Devant lui, quelques retardataires se pressaient encore dans la place. Il se précipita dans l’escalier à leur suite. Il avait réussi, il allait être en sécurité. En bas, il y avait des gens devant l’épaisse porte en métal qui menait à l’abri. Elle était fermée. Cinq ou six personnes tambourinaient contre le panneau avec les poings, mais il n’y avait plus rien à faire, on n’ouvrait plus. L’abri était complet. Des cris de peur et des voix en colère résonnèrent sous les voûtes des caves.

La respiration haletante, il s’adossa à un mur blanchi à la chaux, se laissa glisser lentement à terre et étendit les jambes devant lui sur le sol nu de la cave. D’autres l’imitèrent, s’assirent devant la porte où ils étaient arrivés quelques instants plus tôt, pleins d’espoir.

Le lugubre roulement s’enfla au-dehors, suivi du sifflement des premières bombes. Détonation après détonation, c’était un concert absolument insupportable d’explosions, suivies du vacarme d’immeubles crevés qui s’effondraient sur eux-mêmes, de morceaux de murs et de toits qui s’écrasaient pêle-mêle au sol. La cave tout entière vibrait comme lors d’un tremblement de terre, les murs vacillaient, se transmettaient les secousses. Un voile grisâtre de chaux et de ciment tomba en pluie du plafond, les recouvrit d’une épaisse couche de poussière, lui et les autres, tous accroupis dans un même désespoir. Le souffle de violentes déflagrations s’engouffrait dans les caves, levant des tourbillons de saleté et de poussière. Il se couvrit la bouche d’un mouchoir, eut de plus en plus de mal à respirer et n’arrêta plus de tousser.

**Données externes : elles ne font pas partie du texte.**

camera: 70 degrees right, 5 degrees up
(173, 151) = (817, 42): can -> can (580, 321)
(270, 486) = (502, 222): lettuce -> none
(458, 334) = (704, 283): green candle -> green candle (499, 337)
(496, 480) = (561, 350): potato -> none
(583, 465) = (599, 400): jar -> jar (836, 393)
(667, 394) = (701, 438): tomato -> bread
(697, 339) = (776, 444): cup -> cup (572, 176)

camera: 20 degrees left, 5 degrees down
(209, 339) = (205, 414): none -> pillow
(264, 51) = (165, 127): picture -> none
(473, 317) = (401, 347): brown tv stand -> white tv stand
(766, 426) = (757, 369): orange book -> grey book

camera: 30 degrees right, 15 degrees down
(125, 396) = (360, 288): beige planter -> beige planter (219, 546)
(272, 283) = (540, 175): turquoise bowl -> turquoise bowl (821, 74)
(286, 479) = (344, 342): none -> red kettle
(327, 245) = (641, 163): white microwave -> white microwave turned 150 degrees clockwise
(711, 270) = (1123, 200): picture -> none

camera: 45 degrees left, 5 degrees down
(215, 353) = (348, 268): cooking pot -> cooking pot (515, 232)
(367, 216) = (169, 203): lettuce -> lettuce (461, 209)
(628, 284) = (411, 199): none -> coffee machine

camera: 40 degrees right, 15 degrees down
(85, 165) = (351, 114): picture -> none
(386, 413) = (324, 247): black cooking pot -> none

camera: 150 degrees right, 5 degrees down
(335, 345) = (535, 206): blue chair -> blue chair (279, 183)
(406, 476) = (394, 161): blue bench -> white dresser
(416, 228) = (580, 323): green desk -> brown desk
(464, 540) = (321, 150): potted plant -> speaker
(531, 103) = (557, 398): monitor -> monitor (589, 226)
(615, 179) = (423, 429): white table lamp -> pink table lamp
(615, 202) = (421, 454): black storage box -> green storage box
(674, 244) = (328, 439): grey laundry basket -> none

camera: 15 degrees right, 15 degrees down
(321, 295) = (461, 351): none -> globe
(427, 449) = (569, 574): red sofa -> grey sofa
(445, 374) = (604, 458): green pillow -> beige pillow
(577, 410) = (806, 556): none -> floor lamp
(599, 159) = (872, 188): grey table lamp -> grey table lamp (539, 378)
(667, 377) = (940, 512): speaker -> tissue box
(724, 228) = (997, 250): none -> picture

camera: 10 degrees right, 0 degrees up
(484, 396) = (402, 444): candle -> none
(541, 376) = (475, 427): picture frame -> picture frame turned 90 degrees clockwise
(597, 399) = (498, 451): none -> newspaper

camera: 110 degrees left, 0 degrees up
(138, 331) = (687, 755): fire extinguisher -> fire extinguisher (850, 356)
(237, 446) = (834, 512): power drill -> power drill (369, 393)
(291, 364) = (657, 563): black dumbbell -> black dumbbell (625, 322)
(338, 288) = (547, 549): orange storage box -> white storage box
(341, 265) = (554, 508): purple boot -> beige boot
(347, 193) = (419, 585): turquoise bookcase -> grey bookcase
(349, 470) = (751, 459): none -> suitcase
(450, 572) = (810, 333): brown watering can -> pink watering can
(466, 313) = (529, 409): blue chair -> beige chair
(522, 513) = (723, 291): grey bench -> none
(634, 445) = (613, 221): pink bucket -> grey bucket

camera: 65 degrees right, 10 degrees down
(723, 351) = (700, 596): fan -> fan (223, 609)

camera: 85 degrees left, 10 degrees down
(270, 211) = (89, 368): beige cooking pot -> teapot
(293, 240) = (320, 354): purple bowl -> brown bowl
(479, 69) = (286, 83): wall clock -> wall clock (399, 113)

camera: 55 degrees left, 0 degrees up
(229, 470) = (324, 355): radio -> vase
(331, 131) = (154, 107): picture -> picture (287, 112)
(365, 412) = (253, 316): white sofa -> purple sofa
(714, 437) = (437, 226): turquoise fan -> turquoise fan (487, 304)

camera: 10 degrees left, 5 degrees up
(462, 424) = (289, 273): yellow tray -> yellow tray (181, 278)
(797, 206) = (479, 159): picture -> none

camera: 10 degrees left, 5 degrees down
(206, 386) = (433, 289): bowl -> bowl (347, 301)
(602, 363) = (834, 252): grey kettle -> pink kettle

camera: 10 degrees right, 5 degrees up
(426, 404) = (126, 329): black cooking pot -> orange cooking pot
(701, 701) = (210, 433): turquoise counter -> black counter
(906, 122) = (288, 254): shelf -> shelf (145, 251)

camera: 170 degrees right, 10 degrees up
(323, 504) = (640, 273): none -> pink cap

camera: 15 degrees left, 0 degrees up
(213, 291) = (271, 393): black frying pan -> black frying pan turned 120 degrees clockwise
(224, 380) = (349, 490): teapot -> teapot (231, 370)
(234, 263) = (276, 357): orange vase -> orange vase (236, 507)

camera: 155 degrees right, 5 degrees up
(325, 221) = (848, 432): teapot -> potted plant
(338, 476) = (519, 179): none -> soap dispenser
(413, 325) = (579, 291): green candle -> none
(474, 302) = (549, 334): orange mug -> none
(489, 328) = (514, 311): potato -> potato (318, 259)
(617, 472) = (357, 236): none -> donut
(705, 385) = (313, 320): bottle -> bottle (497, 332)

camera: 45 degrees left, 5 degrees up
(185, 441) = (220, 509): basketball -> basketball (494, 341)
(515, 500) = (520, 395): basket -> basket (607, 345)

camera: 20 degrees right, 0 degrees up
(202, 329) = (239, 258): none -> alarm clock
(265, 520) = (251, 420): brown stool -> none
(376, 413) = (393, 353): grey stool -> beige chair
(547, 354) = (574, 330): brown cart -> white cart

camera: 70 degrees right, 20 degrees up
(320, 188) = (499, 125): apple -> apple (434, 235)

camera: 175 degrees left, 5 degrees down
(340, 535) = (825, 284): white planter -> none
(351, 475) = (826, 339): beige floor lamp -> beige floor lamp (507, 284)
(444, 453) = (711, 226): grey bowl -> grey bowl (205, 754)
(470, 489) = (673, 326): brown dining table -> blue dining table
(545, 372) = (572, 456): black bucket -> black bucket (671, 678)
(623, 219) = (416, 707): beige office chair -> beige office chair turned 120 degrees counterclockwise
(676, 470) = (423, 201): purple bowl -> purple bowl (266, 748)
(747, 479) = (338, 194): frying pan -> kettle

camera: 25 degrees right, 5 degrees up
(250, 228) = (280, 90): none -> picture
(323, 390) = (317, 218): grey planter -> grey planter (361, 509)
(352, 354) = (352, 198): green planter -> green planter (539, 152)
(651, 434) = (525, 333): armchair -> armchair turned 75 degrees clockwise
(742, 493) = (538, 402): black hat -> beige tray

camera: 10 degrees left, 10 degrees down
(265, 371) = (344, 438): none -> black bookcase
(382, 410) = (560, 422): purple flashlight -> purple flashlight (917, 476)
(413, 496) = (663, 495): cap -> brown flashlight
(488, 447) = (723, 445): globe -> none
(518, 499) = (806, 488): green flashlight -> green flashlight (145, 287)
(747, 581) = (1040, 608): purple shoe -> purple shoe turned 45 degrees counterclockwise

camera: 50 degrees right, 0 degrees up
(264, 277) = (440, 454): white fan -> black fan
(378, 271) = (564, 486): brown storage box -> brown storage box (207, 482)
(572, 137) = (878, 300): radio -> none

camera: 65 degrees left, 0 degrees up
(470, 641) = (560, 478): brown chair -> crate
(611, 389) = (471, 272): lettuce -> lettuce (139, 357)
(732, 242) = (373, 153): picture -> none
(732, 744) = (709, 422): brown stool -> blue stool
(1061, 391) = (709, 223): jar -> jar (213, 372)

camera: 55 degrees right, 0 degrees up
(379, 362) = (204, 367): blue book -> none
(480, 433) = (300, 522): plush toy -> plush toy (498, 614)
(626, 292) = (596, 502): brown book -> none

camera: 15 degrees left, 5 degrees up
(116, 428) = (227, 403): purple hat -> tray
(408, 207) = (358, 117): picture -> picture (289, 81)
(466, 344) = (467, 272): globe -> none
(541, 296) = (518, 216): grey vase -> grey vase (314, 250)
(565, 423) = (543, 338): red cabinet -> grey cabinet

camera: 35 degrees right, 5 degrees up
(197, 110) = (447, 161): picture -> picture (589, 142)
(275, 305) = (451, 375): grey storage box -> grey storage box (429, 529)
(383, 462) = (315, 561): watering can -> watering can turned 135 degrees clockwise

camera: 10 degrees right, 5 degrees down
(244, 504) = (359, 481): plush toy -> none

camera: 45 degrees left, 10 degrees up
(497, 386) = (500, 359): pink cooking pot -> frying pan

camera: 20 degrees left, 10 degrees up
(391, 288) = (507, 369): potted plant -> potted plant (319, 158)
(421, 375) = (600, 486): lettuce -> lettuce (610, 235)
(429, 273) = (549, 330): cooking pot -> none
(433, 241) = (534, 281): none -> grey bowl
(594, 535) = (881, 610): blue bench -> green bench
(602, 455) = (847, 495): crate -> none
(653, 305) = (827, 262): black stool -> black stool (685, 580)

Il lui sembla soudain qu’un coup à lui crever les tympans tonnait directement au-dessus de l’immeuble. Du verre explosa en éclats minuscules, une poussière de charbon microscopique surgit des fentes et des interstices des portes des caves et lui balaya douloureusement la peau du visage et des mains. Des tuyaux de plomb et des conduites d’eau se détachèrent brusquement de leurs fixations et de l’eau gicla de partout. Les petites trappes d’accès en terre cuite destinées au ramonage et situées au pied des cheminées furent arrachées et projetées au loin par l’immense souffle qui depuis les toits s’engouffrait dans les conduits. Elles éclatèrent en mille morceaux contre les murs, suivies d’épais nuages de suie qui jaillissaient des ouvertures comme de la bouche de gigantesques tuyères.